Ok - With a Dish 1000 dish, you should have a multi LNB. In order to get this work correctly, you need to aim at 110, 119, and 129 slots in the sky. At the VIP222K end you need either a DPP separator OR a DPP triplexer. With the DPP separator, one cable goes to each sat Dish input. The single end is connected to the DPP LNB. The triplexer is just a DPP separator with a diplexor, so you would connect the 2 sat inputs to the receiver inputs.

I also have a VIP222K with an OTA module.


----------



## EdJ (Jan 9, 2007)

scooper said:


> ..... In order to get this work correctly, you need to aim at 110, 119, and 129 slots in the sky.

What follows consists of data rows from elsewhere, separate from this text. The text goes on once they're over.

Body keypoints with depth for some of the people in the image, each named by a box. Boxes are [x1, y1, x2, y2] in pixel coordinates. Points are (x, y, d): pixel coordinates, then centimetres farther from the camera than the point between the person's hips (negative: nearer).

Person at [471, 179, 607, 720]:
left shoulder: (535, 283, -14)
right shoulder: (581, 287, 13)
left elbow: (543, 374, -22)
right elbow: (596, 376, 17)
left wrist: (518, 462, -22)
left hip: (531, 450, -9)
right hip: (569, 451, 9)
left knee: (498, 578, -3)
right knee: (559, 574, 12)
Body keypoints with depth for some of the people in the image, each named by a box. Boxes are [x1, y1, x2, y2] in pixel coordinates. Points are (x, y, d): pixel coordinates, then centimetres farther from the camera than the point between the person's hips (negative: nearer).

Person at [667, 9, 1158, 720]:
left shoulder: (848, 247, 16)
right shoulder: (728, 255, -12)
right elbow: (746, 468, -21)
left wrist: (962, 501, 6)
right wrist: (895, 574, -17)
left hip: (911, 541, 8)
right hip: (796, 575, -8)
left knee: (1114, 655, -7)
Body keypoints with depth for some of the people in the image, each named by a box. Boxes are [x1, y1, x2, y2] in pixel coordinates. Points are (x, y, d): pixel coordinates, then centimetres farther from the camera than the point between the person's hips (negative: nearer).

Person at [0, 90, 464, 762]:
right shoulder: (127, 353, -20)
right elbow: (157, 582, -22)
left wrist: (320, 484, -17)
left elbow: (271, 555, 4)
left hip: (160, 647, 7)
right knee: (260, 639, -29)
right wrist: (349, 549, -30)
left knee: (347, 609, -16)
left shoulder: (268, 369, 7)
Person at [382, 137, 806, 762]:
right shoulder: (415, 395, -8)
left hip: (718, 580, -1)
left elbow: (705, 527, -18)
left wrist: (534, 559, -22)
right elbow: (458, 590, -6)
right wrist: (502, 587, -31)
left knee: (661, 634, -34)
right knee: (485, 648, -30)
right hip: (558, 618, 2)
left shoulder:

Just to clarify, the satellites mentioned above are the Western satellite arc (1000.2 antenna). If you live on or near the east coast, you might do better with the Eastern satellite arc (61.5, 72.7 and 77) and the 1000.4 antenna. I think I have the antenna id correct, but not sure.....


----------



## scooper (Apr 22, 2002)

Well - if you REALLY want the antenna specifics -

Eastern arc (this is what I use) - 61.5, 72.7 and 77 on a 1000.4 dish/ LNBF

Eastern arc dual - 61.5 , 72.7 on a 1000.2 dish / LNBF

Western Arc - 110, 119, and 129 on a 1000.2 dish / LNBF . There is also supposed to be a 1000.4 Western arc LNBF

We really need to know what Dish / LNBF the OP has to give him further advice. 
As for aimiing - check out www.dishpointer.com.

I have (in the past) managed to hit 61.5 and 72.7 on a Dish500 (this was originally designed for an SD setup on 119 and 110). Disadvantage for this was the signal strength isn't quite as good


----------



## RBA (Apr 14, 2013)

As a new customer you can get a free professional install for a 2 year contract.


----------



## satcrazy (Mar 16, 2011)

scooper said:


> Well - if you REALLY want the antenna specifics -
> 
> Eastern arc (this is what I use) - 61.5, 72.7 and 77 on a 1000.4 dish/ LNBF
> 
> ...


What is on 77?


----------



## James Long (Apr 17, 2003)

satcrazy said:


> What is on 77?


Locals and SD versions of HD channels found elsewhere.

DISH Network Channels by Transponder (Unofficial Listing)


----------